The murder trial of British MP Jo Cox, who was killed this summer while meeting with constituents, has revealed the last words she spoke to her colleagues. Fazila Aswat, Cox’s assistant, and Sandra Major, a senior caseworker, told the court that 53-year-old Thomas Mair stabbed and shot Cox as she was walking towards the Birstall Library in West Yorkshire. “Let him hurt me, not you,” Cox said, according to testimony, before she was shot twice more in the head at point-blank range. Mair, an unemployed gardener, is suspected to have been politically motivated in his alleged murder of Cox. Prosecutors provided evidence that Mair researched ‘matricide,’ white supremacist literature, and “assassinations and assassins” at the same library Cox was scheduled to visit.

A portrait by Frida Kahlo, which was rediscovered over the summer, is due to be auctioned off at Sotheby’s in New York City. For decades, the only evidence of the existence of the painting—titled Niña con collar or Girl with necklace—had been a black and white photograph.

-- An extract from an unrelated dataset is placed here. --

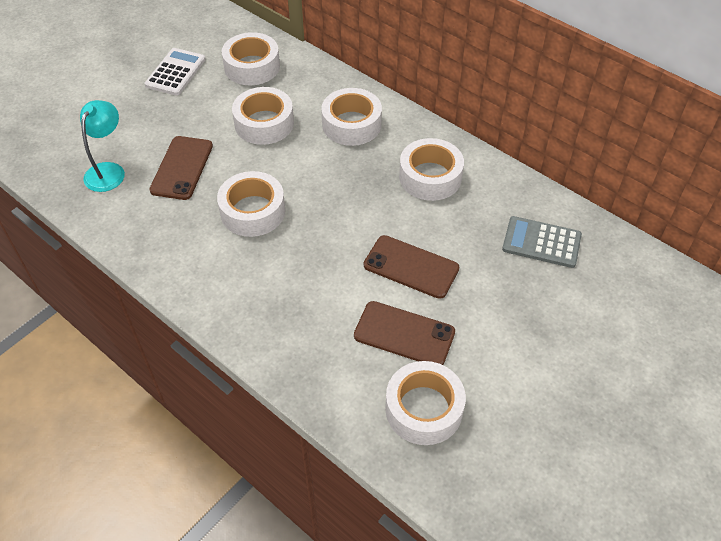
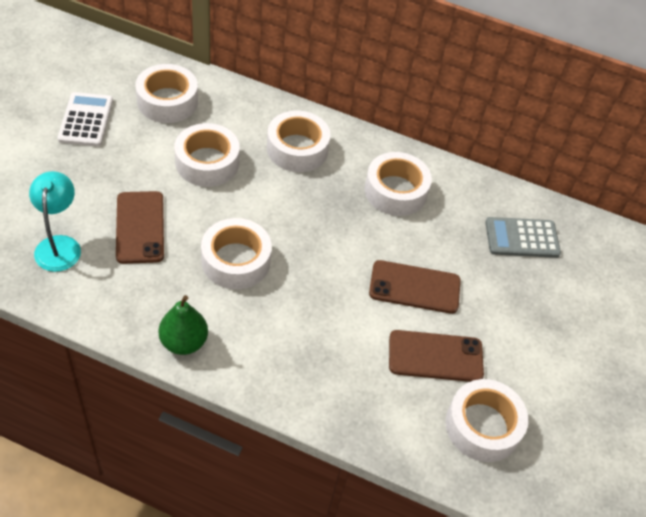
camera: 25 degrees left, 0 degrees up
none -> green pear [159,295,208,355]

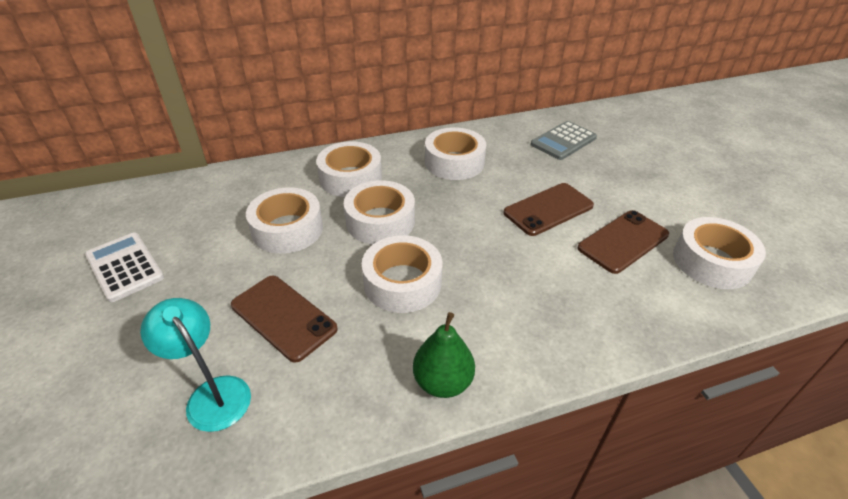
camera: 35 degrees left, 10 degrees down
white tape [135,64,198,123] -> white tape moved to [344,180,415,244]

According to Sotheby’s, Kahlo’s husband, artist Diego Rivera, had gifted the portrait to Kahlo’s assistant in 1954. The owner kept it “beautifully preserved” in a darkened bedroom in California. Niña con collar appears to depict the artist as a girl of 14 or 15; the subject of the portrait wears Kahlo’s jade necklace and possibly her earrings as well. The eyebrows, of course, are on fleek.